----- MATERIAL PROVIDED
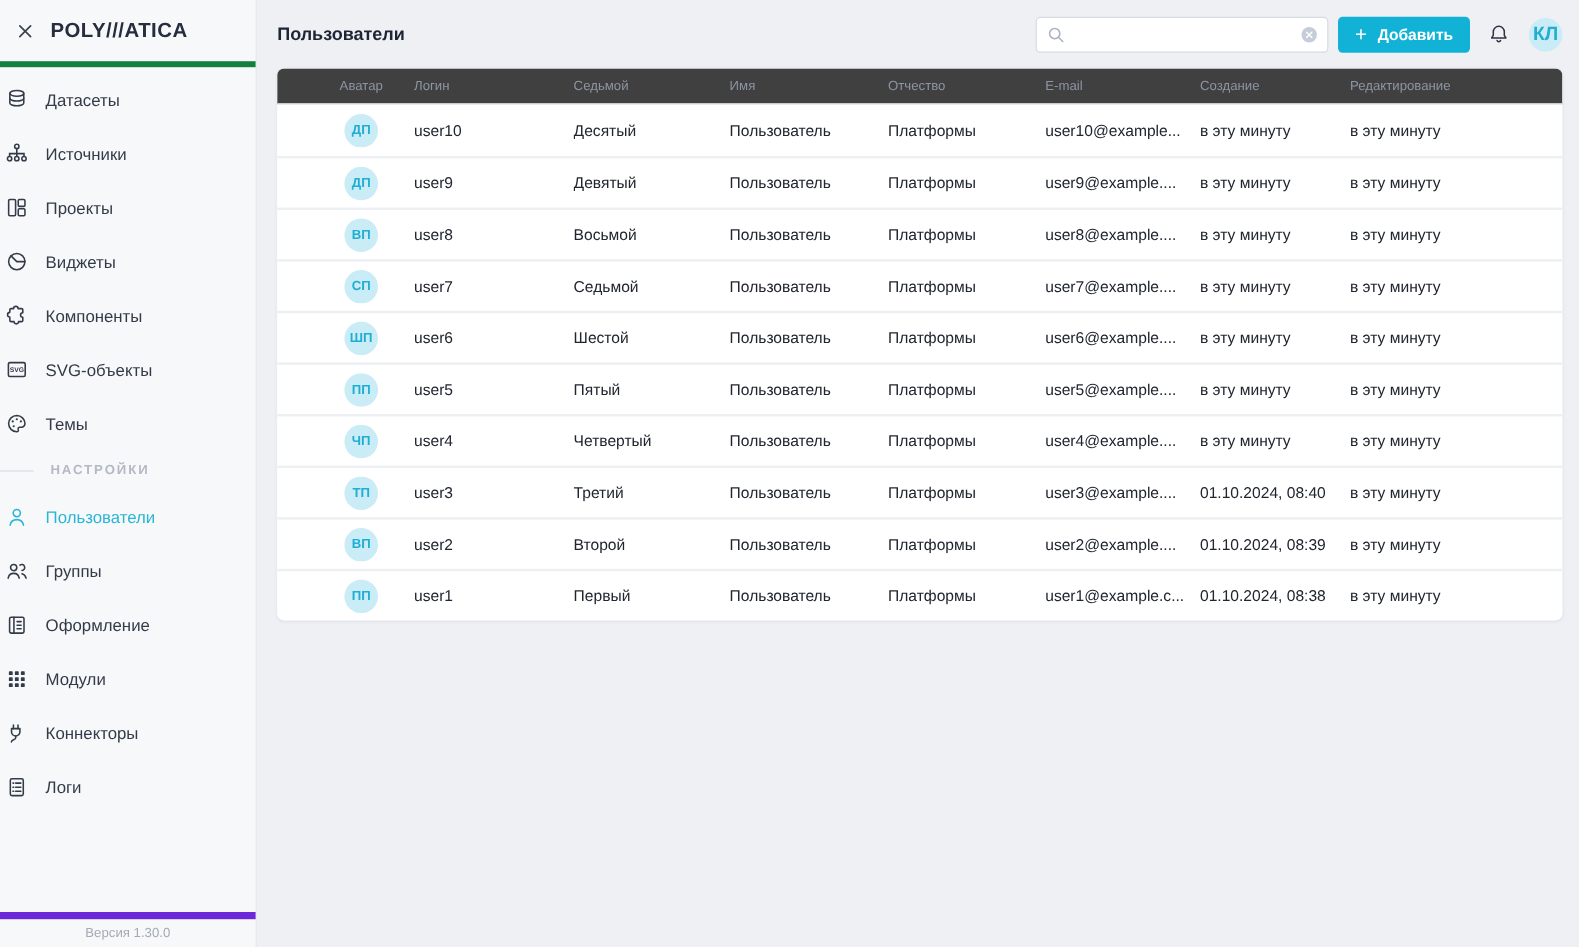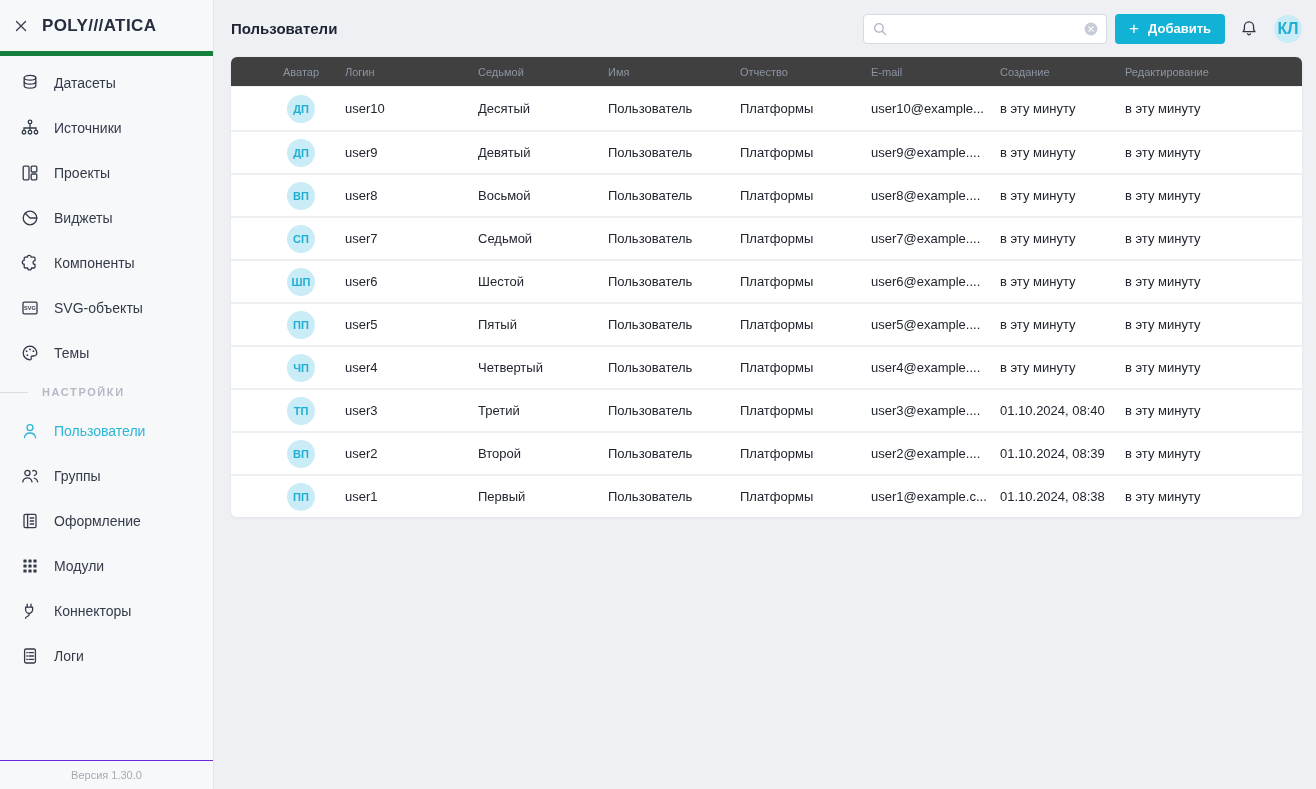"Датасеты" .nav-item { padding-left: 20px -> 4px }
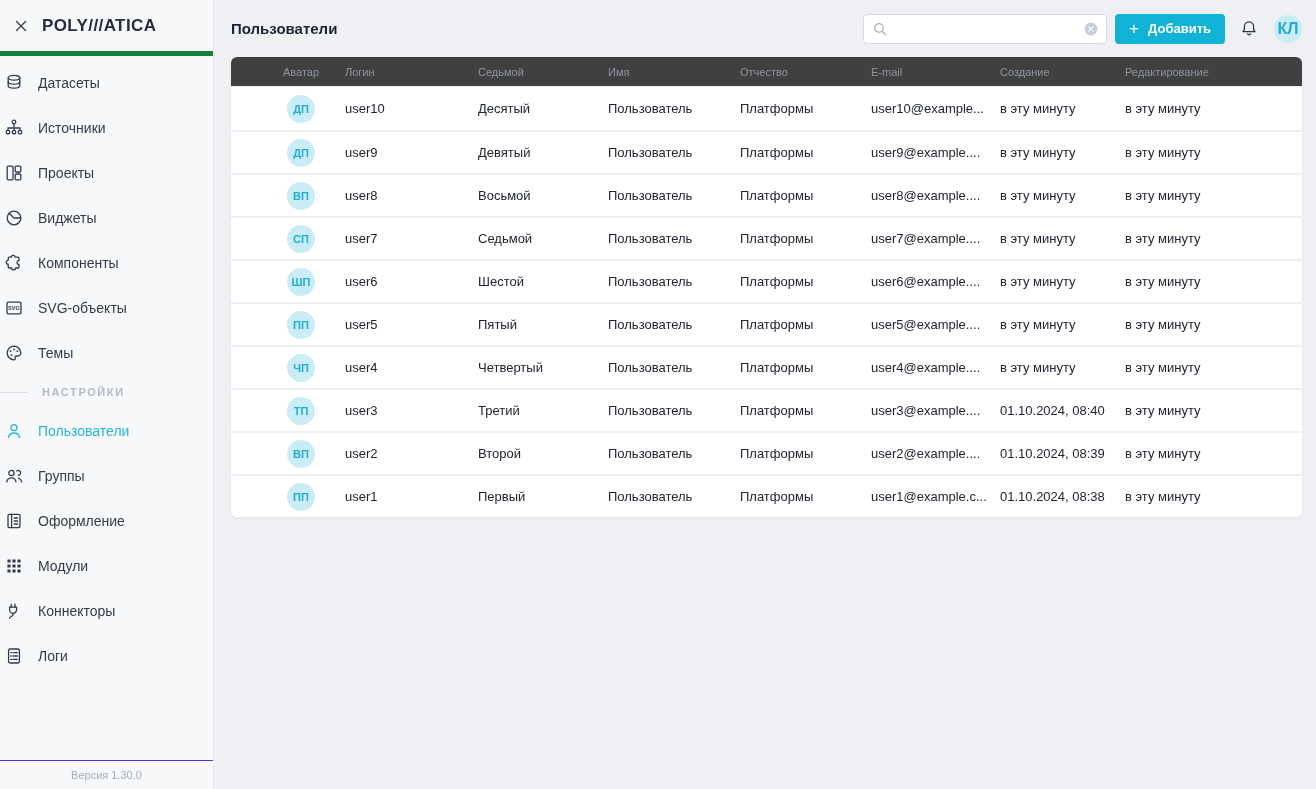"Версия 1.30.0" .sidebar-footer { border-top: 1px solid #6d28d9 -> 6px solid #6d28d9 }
----------
----- MATERIAL PROVIDED
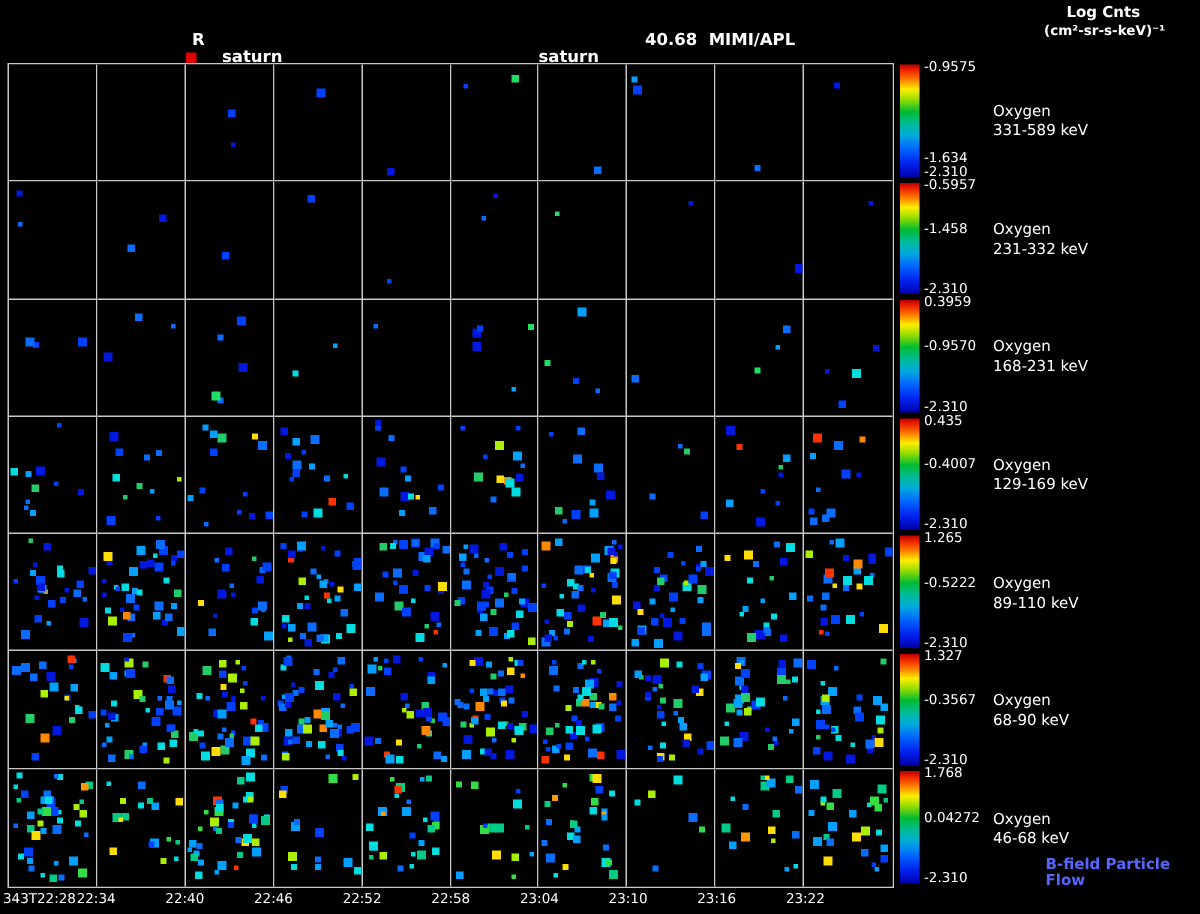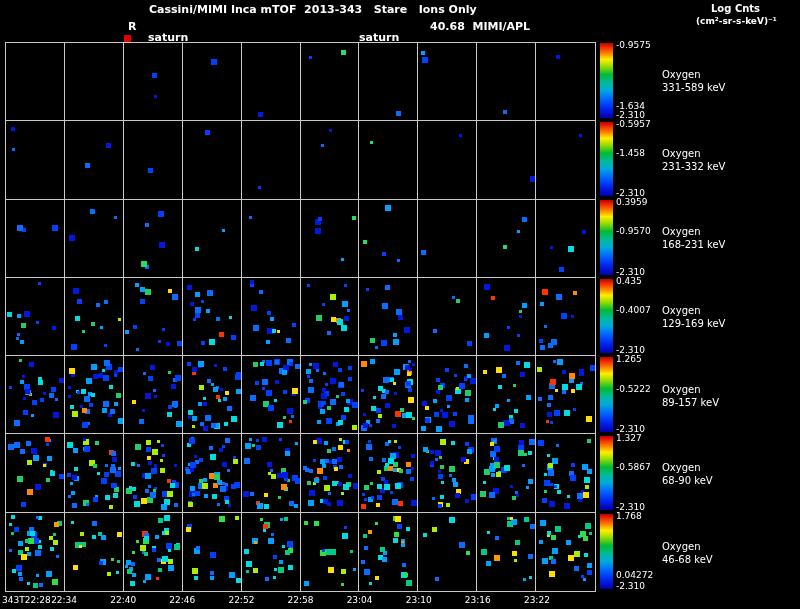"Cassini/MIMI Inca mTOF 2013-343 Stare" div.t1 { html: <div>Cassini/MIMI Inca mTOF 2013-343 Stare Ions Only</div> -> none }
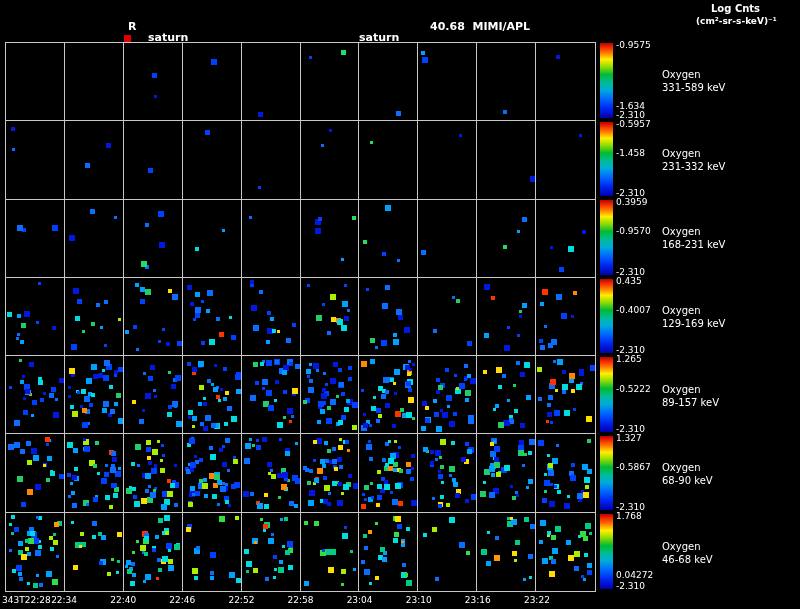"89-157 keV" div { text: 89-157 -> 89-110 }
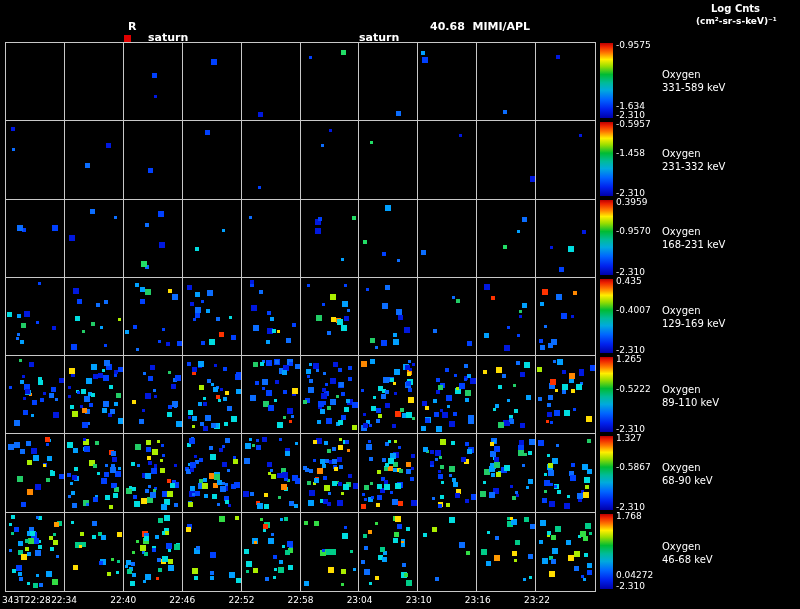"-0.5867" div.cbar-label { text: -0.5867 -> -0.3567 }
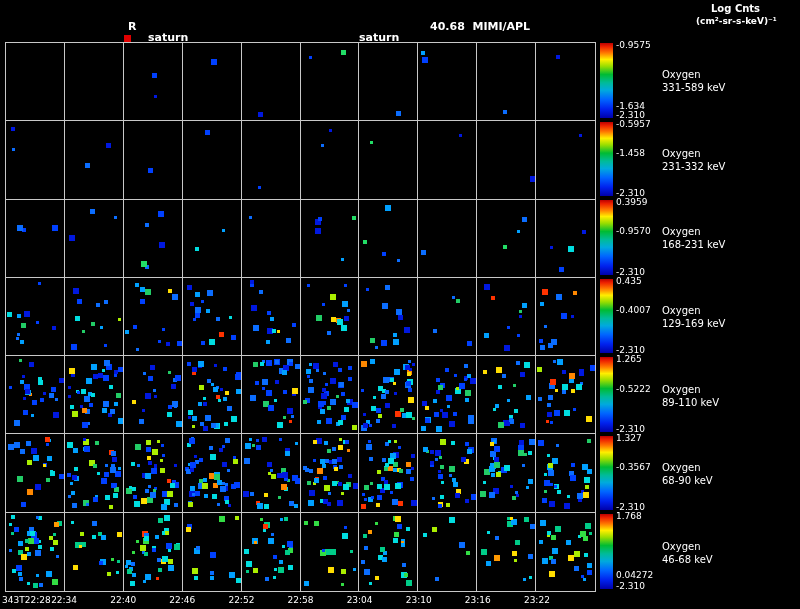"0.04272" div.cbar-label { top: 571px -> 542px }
----------
- [EXERCISE DIRECTIONS]: The answer is the lines above from the one with "padding-left: 20px ->" to the one with "border-top: 1px solid", set down exactly, with no pictures.

- [SOLUTION]:
"Датасеты" .nav-item { padding-left: 20px -> 4px }
"Версия 1.30.0" .sidebar-footer { border-top: 1px solid #6d28d9 -> 6px solid #6d28d9 }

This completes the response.